Itulah wujud dari Khauf seperti yang dilakukan oleh para sufi yang mulia.
2.1.3
Ar Roja’
Roja’ berarti mengharapkan. Apabila dikatakan rojaahu maka artinya ammalahu: dia mengharapkannya. Syaikh Utsaimin berkata, “roja’ adalah keinginan seorang insan untuk
mendapatkan sesuatu baik dalam jangka dekat maupun jangka panjang yang
diposisikan seperti sesuatu yang bisa digapai dalam jangka pendek”[5]. Syaikh
Abdullah bin Shalih Al Fauzan berkata, “asal makna roja’ adalah
menginginkan atau menantikan sesuatu yang disenangi…[6]”. Khouf artinya
perasaan takut yang muncul terhadap sesuatu yang mencelakakan, berbahaya atau
mengganggu.
Syaikh Zaid bin Hadi
Al Madkhali berkata, “roja’ adalah akhlak kaum beriman. Dan yang
dimaksud dengannya adalah menginginkan kebaikan yang ada di sisi Allah ‘azza wa jalla
berupa keutamaan, ihsan dan kebaikan dunia akhirat. Dan roja’ haruslah diiringi dengan usaha menempuh
sebab-sebab untuk mencapai tujuan…[7]”. Adapun roghbah ialah rasa suka mendapatkan sesuatu yang
dicintai. Maka apabila seseorang berdoa dan menyimpan harapan yang sangat kuat
tercapainya keinginannya maka inilah yang disebut dengan roghbah.
Allah Swt berfirman dalam surat al Anbiya
ayat 90 yang artinya: “Sesungguhnya mereka adalah
orang-orang yang selalu bersegera dalam (mengerjakan) perbuatan-perbuatan yang
baik dan mereka berdoa kepada Kami dengan harap dan cemas. Dan mereka adalah
orang-orang yang khusyu’ kepada Kami.”
Lawan dari harapan ini adalah keputusasaan
dari rahmat Allah. Allah berfirman dalam surat al Hijr ayat 56 yang artinya,“tidak ada orang yang berputus asa dari rahmat Rabbnya, kecuali
orang-orang yang sesat”.
Dalam kehidupan kita, seharusnya selalu
optimis baik dalam urusan dunia maupun akhirat. Kita tidak boleh berputus asa
pada rahmat Allah dan senantiasa bertaubat atas segala dosa baik yang dilakukan
sengaja ataupun tidak, karena manusia adalah tempatnya salah. Dalam berharap
sewajarnya haruslah diiringi dengan usaha, karena usaha merupakan musabab untuk
tercapainya tujuan dari apa yang diharapkan.

= Kumpulan Tugas =
[1] Salinlah dengan persis bagian bacaan tentang roja’ yang dimulai dari "Allah Swt berfirman" dan diakhiri dengan "apa yang diharapkan.".
[2] Tuliskan lanjutan bacaan tentang roja’, dimulai sesudah kalimat terakhirnya.

= Materi yang Diberikan =

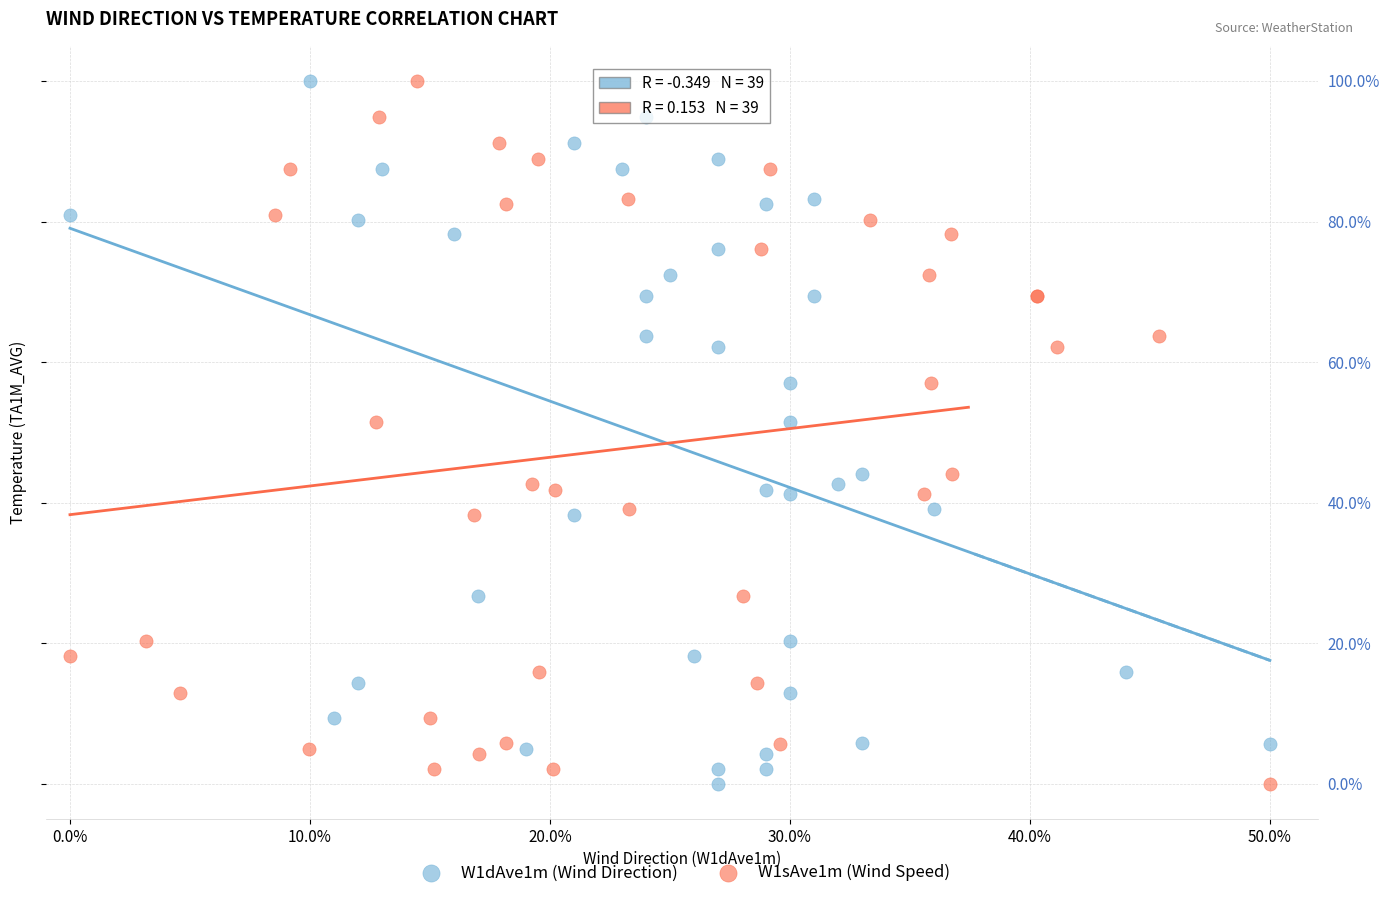

What are all the series names shown in the legend?

W1dAve1m (Wind Direction), W1sAve1m (Wind Speed)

= Hasil Tiap Tugas =
[1]
Allah Swt berfirman dalam surat al Anbiya
ayat 90 yang artinya: “Sesungguhnya mereka adalah
orang-orang yang selalu bersegera dalam (mengerjakan) perbuatan-perbuatan yang
baik dan mereka berdoa kepada Kami dengan harap dan cemas. Dan mereka adalah
orang-orang yang khusyu’ kepada Kami.”
Lawan dari harapan ini adalah keputusasaan
dari rahmat Allah. Allah berfirman dalam surat al Hijr ayat 56 yang artinya,“tidak ada orang yang berputus asa dari rahmat Rabbnya, kecuali
orang-orang yang sesat”.
Dalam kehidupan kita, seharusnya selalu
optimis baik dalam urusan dunia maupun akhirat. Kita tidak boleh berputus asa
pada rahmat Allah dan senantiasa bertaubat atas segala dosa baik yang dilakukan
sengaja ataupun tidak, karena manusia adalah tempatnya salah. Dalam berharap
sewajarnya haruslah diiringi dengan usaha, karena usaha merupakan musabab untuk
tercapainya tujuan dari apa yang diharapkan.

[2]
Berharap kepada Allah dapat
tumbuh melalui tiga hal, yaitu:
a.
Kesaksian dan pembenaran seorang hamba atas karunia, perbuatan ihsan Allah dan karunia-Nya atas hamba-hambaNya.
b.
Kehendak yang jujur untuk memperoleh pahala dan kenikmatan yang ada di
sisi Allah Swt.
c.
Membentengi diri dengan amal shalih dan senantiasa berlomba dalam mengerjakan
kebajikan.
Dalam kehidupan ini
kita diberikan beberapa potensi oleh Allah Swt, diantaranya adalah potensi
akal, ilmu, rezeki dan waktu. Potensi akal akan membedakan manusia dengan
binatang. mengapa kita pesimis dalam menjalani kehidupan ini, sementara
binatang-binatang siap menjalani hari-harinya? Perhatikan di sekitar kita,
betapa burung-burung bernyanyi seraya mengepakkan sayapnya menyongsong
datangnya pagi dan terbang entah kemana untuk mencari rezeki yang disiapkan
Allah. Terkadang kita kurang memahami bagaimana kehendak Allah terhadap diri
kita. Di dalam agama Islam, rezeki itu yang utama adalah berkah.
Dalam mencari rezeki ada kalanya kita
harus berpedoman pada al Quran dan al Hadits agar jalan yang kita tempuh sesuai
dengan aturan dalam Islam. Kita harus menyadari bahwa hidup kita dibatasi oleh
umur dan Allah Swt memberikan penghargaan berupa pahala dan hukuman berupa dosa
yang harus kita pertanggungjawabkan di akhirat nanti, untuk itu alangkah
baiknya kita menjalankan kehidupan ini dengan sebaik-baiknya.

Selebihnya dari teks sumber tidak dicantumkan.